BTW: When did you first become a member of ABA? What motivated you to join?
JC: The bookstore was already a member of ABA and we continued the membership after we took over. Sally and Rose, the previous owner and manager, said it was important to maintain our ABA membership because of all the great resources. I got a scholarship to Winter Institute 5 in San Jose, and that is when we really started networking and taking advantage of the education that ABA offers. From there, we transitioned our website to IndieCommerce and we’ve been going to Winter Institute every year since.
BTW: What do you think are some of the most important changes in bookselling since you bought your store?
JC: I think that technology has really changed how we do things. We purchased a store that did not have a point-of-sale system. It was difficult to track inventory, what was selling, and trends. I’m a numbers person, so we computerized a year after taking over the store. Shortly after that, we found out that we could upload our data into Above the Treeline, which would allow us to compare our sales trends with other indie stores across the U.S. Being able to see our sales history while ordering also saved us time. Above the Treeline and Edelweiss have really made the buying process more efficient and inventory management decisions easier.
The call for more diversity, equity, and inclusion in the industry has been an important change. I first started attending trade shows and conferences in 2008, and I was often one of very few people of color at these events. I’m excited to see more inclusive and diverse books being published. I’m Filipino-American and there weren’t any characters that looked like me when I was growing up. My son is two-and-a-half years old, and he will be able to read about characters that are like him when he gets older. I just met author Erin Entrada Kelly, who is Filipino-American, at Children’s Institute in Pittsburgh. I had her sign all her books for my son and I’m saving them for when he is older. This is also the first year that I’ve been able to read multiple new release books written by Filipino-Americans.
BTW: What are your key goals as an ABA Board member for fostering the book industry, and bookselling in particular?
JC: One of my key goals is to support bookstores and booksellers through education and finding creative solutions that make it easier for stores to work with publishers and other industry stakeholders. We’re seeing an influx of new bookstores, new ownership, and a new generation of booksellers. When I purchased my store, ABA had a program for “emerging leaders” because there were not many young bookstore owners or booksellers in the industry. It has been really great to see a new generation of booksellers at Winter Institute the last few years. ABA education and programs have been invaluable to our bookstore, and I want to make sure new booksellers are getting the education, resources, and mentorship they need to prosper.
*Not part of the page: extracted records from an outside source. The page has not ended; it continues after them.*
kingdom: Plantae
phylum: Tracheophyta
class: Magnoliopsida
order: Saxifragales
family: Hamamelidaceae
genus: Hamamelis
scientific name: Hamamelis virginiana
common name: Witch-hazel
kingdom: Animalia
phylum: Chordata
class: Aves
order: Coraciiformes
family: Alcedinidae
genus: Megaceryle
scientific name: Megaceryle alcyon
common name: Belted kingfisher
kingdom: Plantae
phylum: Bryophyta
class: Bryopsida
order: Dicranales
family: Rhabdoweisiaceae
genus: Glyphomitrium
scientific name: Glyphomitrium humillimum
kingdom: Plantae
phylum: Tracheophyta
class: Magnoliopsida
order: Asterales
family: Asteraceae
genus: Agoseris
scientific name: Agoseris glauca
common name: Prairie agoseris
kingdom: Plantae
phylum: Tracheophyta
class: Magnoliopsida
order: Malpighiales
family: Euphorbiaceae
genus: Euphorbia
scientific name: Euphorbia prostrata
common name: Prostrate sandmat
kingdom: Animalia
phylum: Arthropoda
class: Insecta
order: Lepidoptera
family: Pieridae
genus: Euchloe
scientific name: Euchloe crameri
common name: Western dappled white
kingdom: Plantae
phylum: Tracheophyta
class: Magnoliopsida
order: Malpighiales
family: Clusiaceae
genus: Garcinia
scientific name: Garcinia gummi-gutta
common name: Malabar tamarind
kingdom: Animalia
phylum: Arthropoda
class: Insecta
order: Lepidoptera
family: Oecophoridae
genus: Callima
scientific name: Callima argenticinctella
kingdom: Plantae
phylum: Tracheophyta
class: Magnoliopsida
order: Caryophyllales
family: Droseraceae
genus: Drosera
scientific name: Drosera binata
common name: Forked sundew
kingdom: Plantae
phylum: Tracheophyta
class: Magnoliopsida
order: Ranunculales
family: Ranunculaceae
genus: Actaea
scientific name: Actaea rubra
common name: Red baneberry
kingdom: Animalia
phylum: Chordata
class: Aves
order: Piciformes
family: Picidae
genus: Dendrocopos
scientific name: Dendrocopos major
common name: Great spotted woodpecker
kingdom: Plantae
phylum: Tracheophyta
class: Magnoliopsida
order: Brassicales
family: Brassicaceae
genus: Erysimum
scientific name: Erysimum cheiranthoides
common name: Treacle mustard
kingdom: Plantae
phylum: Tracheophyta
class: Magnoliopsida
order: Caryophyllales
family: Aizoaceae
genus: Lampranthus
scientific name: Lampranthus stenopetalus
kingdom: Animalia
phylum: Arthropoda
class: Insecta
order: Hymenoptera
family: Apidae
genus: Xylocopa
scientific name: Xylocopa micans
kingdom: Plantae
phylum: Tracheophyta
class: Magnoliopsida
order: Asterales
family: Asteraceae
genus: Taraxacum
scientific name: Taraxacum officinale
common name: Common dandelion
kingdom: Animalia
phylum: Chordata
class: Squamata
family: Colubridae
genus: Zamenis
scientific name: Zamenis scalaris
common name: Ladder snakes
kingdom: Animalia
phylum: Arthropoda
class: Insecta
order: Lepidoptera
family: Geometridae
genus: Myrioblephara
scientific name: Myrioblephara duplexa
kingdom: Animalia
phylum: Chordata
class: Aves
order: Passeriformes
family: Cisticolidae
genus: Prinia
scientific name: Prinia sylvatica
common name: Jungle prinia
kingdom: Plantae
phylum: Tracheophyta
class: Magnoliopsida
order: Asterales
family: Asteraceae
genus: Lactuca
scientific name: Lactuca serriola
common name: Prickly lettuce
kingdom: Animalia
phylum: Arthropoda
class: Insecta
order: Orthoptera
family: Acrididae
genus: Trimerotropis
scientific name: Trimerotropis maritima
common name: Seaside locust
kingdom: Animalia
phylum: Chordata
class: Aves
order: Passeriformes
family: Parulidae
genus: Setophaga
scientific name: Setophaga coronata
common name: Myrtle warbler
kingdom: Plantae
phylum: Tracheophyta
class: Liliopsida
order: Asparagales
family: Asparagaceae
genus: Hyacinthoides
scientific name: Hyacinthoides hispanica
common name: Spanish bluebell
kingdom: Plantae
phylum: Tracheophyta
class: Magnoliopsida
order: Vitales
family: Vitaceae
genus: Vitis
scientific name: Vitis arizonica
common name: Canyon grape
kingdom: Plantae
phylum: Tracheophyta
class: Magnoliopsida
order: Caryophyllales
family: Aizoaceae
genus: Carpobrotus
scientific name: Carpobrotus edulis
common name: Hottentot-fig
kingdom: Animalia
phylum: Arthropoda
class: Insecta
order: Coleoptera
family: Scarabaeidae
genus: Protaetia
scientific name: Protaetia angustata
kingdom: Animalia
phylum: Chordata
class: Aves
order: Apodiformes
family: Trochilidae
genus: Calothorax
BTW: What are you reading now?
JC: I just finished Faker, a rom-com by Sarah Smith, and I Was Their American Dream, a graphic memoir by Malaka Gharib. Both are Filipino-American writers. I’m currently reading A Good Provider Is One Who Leaves by Jason DeParles, and I’m listening to Hollow Kingdom by Kira Jane Buxton. Every morning I read my son his favorite book, Bruce’s Big Fun Day by Ryan T. Higgins.
BTW: You get a day to walk through any city, town, or landscape with any one writer. What writer and what place?
JC: A tour of Portland, Oregon, with Beverly Cleary! We could compare notes on the city we both grew up in. The grade school I went to is on Klickitat Street, and I loved the Ramona books because Ramona lived in my neighborhood. Cleary’s books have several locations that were part of my life. My grandparents’ house is on Knott Street, where Henry Higgins had a paper route. I often walked with my dad to Grant Park, where Henry dug up earthworms. One of my friends lived on Tillamook Street, where Ellen Tebbits lived.